A forerunner? Unconscious, dreams and magnetic somnambulism by Carl Gustav Carus (1789-1869)
Abstract
Since H. F. Ellenberger’s magisterial work on the discovery of the unconscious, the German physician Carl Gustav Carus’s theoretical work Psyche (1846) was recognized as «the first attempt to establish a truly complete and objective theory of the unconscious life of the soul». In fact, by challenging mainstream ideas of his time, Carus opens his work Psyche with this peremptory statement: «the key to our knowledge of the essence of the conscious life of the soul lies in the region of unconsciousness». He did not accept the widespread idea of human body-mind dichotomy, but rather recognized the existence of a polarity – and therefore tension – between the conscious and unconscious dimensions. He differentiated between three levels of unconsciousness, attributed various characteristics to it and studied human relationships according to their degree of consciousness.
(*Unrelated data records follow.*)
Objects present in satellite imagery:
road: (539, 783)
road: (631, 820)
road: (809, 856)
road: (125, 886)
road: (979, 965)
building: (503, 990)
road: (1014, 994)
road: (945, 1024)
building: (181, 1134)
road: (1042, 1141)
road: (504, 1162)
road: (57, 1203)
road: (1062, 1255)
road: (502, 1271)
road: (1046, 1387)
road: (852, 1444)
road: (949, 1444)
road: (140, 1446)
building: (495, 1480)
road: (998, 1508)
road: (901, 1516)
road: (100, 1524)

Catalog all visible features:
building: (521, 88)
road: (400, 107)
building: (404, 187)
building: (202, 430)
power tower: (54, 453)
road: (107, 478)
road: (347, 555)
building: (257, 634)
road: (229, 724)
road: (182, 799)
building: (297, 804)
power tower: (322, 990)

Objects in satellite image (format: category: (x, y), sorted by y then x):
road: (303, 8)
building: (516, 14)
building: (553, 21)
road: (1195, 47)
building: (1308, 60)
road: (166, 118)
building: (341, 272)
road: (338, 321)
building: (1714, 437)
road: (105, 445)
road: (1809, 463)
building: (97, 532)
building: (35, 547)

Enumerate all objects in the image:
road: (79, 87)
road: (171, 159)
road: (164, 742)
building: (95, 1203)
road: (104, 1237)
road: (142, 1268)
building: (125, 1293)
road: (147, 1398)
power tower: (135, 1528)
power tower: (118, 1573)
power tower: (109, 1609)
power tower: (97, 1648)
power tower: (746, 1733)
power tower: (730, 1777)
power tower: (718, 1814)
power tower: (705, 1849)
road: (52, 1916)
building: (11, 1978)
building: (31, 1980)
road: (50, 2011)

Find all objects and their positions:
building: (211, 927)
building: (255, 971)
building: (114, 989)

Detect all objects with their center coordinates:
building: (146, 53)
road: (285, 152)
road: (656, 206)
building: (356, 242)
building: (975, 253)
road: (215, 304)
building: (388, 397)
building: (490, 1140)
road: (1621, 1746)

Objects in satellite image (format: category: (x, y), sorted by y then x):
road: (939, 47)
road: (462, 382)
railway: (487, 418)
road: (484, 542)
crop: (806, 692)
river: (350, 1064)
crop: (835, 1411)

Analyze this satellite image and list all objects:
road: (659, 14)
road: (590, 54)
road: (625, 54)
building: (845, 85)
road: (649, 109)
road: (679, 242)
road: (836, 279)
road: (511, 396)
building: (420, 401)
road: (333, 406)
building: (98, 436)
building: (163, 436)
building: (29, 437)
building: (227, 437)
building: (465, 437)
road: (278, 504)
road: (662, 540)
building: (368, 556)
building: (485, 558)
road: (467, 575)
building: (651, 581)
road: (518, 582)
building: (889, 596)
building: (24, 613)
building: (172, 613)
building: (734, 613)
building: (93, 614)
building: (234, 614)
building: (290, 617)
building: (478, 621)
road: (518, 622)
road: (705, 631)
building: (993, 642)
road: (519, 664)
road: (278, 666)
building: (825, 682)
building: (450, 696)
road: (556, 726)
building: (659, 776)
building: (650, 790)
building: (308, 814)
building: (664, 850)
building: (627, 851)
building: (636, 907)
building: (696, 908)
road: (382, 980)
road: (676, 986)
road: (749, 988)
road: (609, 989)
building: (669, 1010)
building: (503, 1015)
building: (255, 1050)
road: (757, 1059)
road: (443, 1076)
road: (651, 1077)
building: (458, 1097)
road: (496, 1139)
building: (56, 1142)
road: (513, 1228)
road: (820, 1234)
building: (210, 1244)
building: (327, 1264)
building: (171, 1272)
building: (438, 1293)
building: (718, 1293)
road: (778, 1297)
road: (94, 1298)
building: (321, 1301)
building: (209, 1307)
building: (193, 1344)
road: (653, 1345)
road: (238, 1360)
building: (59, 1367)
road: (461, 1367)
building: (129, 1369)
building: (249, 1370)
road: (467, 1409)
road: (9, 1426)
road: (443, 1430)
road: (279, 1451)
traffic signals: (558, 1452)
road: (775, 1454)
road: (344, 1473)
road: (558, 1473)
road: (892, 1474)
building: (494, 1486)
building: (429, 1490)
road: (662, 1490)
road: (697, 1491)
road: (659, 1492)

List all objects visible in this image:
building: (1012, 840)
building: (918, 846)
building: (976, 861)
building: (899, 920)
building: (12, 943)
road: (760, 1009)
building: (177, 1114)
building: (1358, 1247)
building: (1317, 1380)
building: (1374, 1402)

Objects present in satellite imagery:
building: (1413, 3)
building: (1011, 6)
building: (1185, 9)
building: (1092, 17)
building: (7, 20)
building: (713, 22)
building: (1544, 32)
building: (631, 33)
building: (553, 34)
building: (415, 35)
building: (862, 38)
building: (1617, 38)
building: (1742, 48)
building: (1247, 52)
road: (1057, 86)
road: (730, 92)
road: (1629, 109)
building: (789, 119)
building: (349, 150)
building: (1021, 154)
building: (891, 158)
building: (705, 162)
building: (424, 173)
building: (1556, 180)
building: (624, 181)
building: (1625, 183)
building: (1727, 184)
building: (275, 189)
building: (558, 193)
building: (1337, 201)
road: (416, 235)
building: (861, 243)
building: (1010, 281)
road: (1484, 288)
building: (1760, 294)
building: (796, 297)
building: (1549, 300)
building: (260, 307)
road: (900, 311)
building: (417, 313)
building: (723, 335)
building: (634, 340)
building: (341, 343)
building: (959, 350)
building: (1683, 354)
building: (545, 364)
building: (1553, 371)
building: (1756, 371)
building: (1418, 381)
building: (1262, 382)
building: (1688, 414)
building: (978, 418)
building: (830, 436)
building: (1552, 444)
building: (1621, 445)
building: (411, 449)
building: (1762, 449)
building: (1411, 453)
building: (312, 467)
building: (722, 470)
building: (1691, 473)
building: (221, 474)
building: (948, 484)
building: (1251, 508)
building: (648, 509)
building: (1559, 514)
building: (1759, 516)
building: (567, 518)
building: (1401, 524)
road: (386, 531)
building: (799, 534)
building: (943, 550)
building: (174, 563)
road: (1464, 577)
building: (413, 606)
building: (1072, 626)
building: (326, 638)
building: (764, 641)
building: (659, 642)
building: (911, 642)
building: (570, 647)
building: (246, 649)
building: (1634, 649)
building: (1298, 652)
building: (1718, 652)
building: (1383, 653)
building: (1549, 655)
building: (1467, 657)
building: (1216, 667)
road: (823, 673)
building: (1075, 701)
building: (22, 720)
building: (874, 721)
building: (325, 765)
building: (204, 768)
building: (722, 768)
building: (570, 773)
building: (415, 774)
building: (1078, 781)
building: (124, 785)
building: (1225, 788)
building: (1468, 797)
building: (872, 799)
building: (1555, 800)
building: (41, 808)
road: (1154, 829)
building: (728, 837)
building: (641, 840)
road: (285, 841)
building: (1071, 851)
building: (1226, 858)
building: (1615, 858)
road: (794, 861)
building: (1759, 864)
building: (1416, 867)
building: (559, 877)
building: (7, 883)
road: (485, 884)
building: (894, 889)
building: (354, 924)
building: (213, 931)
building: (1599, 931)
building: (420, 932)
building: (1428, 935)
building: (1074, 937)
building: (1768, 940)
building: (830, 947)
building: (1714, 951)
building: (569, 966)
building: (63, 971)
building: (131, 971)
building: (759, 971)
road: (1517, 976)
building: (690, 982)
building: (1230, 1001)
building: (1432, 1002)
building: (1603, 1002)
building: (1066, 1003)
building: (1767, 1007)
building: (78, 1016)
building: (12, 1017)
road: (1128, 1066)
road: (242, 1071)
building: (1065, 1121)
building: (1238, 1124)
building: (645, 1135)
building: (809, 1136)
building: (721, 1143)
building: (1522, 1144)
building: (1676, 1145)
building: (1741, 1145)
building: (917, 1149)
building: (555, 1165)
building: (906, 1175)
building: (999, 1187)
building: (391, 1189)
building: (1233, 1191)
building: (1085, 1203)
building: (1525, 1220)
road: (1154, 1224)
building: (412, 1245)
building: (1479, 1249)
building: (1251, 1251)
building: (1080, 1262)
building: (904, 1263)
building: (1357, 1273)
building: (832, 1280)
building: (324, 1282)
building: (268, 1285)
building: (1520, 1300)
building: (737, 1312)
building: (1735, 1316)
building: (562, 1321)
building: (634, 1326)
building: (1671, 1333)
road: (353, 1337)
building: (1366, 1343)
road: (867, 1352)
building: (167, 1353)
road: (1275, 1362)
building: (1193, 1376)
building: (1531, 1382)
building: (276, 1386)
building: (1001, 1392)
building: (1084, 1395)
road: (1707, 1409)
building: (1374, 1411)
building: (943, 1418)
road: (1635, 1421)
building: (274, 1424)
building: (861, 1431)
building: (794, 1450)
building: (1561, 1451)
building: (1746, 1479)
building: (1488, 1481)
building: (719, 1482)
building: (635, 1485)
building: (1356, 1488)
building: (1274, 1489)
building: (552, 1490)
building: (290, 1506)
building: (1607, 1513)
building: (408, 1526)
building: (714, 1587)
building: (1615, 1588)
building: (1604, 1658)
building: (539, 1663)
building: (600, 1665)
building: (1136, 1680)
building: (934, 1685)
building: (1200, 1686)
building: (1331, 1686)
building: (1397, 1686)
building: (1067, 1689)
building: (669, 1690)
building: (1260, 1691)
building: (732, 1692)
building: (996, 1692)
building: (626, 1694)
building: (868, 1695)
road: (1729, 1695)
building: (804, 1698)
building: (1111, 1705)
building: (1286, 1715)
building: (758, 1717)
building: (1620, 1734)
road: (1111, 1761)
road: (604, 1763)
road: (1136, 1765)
For Ellenberger, Carus was the inventor of depth psychology, which would be further developed and renewed by psychoanalysis. The aim of this article is not to propose a linear teleological history of psychology, but rather to illustrate Carus’s work within the context and debates of his time on the unconscious, dreams and animal magnetism. Rather than a precursor, he appears as a late witness, at the end of a series of chronological shifts.